This release introduces a hard negatives mining utility to get better models out of your data, a new strong loss function for symmetric tasks, training with streaming datasets to avoid having to store datasets fully on disk, custom modules to allow for more creativity from model authors, and many bug fixes, small additions and documentation improvements.
Install this version with
# Full installation:
pip install sentence-transformers[train]==3.1.0
# Inference only:
pip install sentence-transformers==3.1.0
Warning
Due to incompatibilities with Windows, we have set numpy<2
in the Sentence Transformers requirements. If you're not on Windows, you can still install numpy>=2
and everything should work as expected.
Hard Negatives Mining utility (#2768, #2848)
Hard negatives are texts that are rather similar to some anchor text (e.g. a question), but are not the correct match. For example:
- Anchor: "are red pandas actually pandas?"
- Positive: "Red pandas, like giant pandas, are bamboo eaters native to Asia's high forests. Despite these similarities and their shared name, the two species are not closely related. Red pandas are much smaller than giant pandas and are the only living member of their taxonomic family."

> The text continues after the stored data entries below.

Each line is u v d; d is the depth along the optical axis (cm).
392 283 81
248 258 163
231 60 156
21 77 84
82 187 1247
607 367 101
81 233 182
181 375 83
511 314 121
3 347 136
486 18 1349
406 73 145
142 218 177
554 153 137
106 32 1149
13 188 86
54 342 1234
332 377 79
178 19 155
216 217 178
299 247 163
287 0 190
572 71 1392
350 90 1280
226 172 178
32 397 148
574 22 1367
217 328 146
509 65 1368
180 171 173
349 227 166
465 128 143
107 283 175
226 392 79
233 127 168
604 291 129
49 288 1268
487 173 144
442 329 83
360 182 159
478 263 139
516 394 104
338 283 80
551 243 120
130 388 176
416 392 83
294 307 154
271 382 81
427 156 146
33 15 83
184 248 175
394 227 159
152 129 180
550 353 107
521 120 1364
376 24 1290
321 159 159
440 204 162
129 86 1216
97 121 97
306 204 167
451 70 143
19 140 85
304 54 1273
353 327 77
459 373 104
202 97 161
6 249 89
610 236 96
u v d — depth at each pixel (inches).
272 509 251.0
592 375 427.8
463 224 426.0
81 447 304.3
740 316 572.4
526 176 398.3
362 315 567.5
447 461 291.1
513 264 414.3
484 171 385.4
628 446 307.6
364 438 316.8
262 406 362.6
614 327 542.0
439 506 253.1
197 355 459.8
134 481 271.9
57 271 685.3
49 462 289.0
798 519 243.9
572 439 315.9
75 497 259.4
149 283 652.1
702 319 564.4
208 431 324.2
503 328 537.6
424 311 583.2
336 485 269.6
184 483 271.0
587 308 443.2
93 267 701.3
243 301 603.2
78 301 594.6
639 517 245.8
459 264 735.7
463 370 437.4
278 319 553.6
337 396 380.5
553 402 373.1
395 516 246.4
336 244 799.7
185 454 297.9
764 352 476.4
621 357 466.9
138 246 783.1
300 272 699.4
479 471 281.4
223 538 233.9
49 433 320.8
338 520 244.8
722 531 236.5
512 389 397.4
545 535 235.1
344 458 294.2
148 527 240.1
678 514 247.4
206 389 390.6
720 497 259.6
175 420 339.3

- Hard negative: "The giant panda (Ailuropoda melanoleuca; Chinese: 大熊猫; pinyin: dàxióngmāo), also known as the panda bear or simply the panda, is a bear native to south central China."

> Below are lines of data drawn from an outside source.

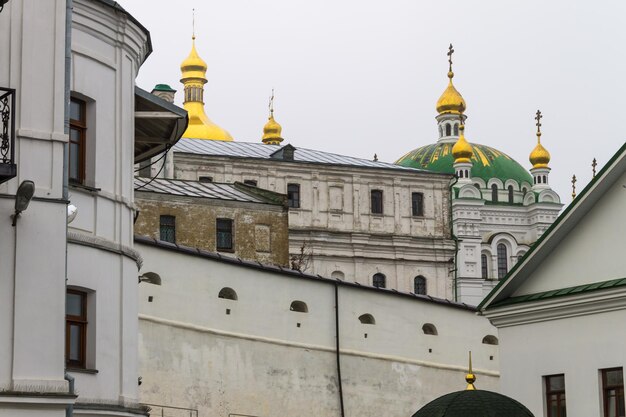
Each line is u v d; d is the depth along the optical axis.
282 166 106.12
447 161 155.12
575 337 46.06
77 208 36.53
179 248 55.75
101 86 37.81
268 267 60.16
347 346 62.97
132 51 39.38
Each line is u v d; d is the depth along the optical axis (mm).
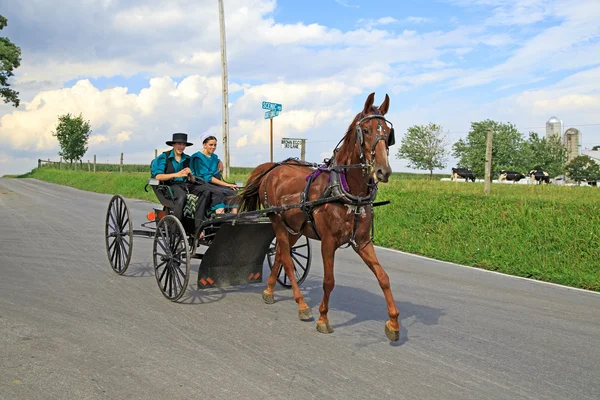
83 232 12438
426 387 4133
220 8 21062
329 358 4723
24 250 9898
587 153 61188
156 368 4379
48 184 35312
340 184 5227
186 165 7867
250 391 3969
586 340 5383
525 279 8539
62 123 47344
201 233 7195
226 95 21469
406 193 15695
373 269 5309
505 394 4039
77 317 5766
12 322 5504
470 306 6648
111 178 30359
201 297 6867
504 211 12461
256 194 7176
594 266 9172
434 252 10758
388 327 5160
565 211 11703
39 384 4016
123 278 7773
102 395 3852
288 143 15734
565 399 3977
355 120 5168
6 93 44250
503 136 34906
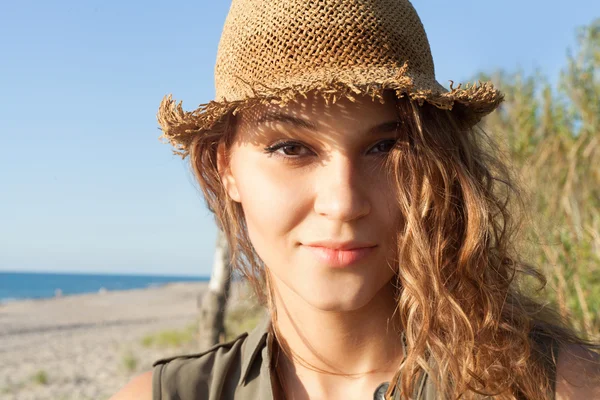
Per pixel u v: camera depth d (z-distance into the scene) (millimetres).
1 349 21141
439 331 1590
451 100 1516
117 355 18109
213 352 1755
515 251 2027
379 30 1499
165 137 1757
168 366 1719
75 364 16781
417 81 1505
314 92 1418
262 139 1504
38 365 16875
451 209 1665
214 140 1812
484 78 5359
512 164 2246
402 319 1620
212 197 1943
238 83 1555
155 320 35000
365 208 1455
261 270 1999
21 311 44750
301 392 1653
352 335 1613
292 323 1663
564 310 2863
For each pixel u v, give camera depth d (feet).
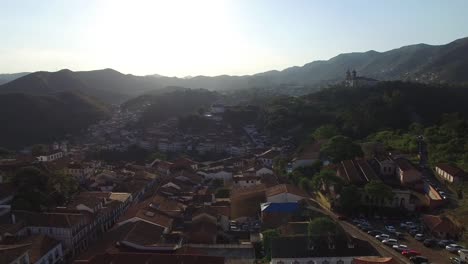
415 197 401.08
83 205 386.93
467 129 632.38
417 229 346.54
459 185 421.59
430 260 290.15
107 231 375.66
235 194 442.91
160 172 615.98
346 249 280.51
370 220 374.02
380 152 537.65
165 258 260.42
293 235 299.99
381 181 420.77
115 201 437.17
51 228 335.26
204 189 501.97
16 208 367.45
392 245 312.71
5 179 438.40
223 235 351.05
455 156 513.04
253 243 323.57
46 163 555.28
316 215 355.15
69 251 333.42
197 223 354.13
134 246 298.97
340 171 463.83
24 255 267.80
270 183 466.29
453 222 336.90
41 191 404.57
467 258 284.41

These negatives are more difficult for a model to distinguish from the correct answer, leading to a stronger training signal and a stronger overall model when used with one of the Loss Functions that accepts (anchor, positive, negative) pairs such as the one above.
This release introduces a utility function called mine_hard_negatives
that allows you to mine for these hard negatives given a (anchor, positive) dataset (and optionally a corpus of negative candidate texts).
It boasts the following features to give you fine-grained control over the similarity of the mined negatives relative to the anchor:
- CrossEncoder rescoring for higher quality negative selection.
- Skip the top $n$ negative candidates as these might be true positives.
- Consider only the top $n$ negative candidates.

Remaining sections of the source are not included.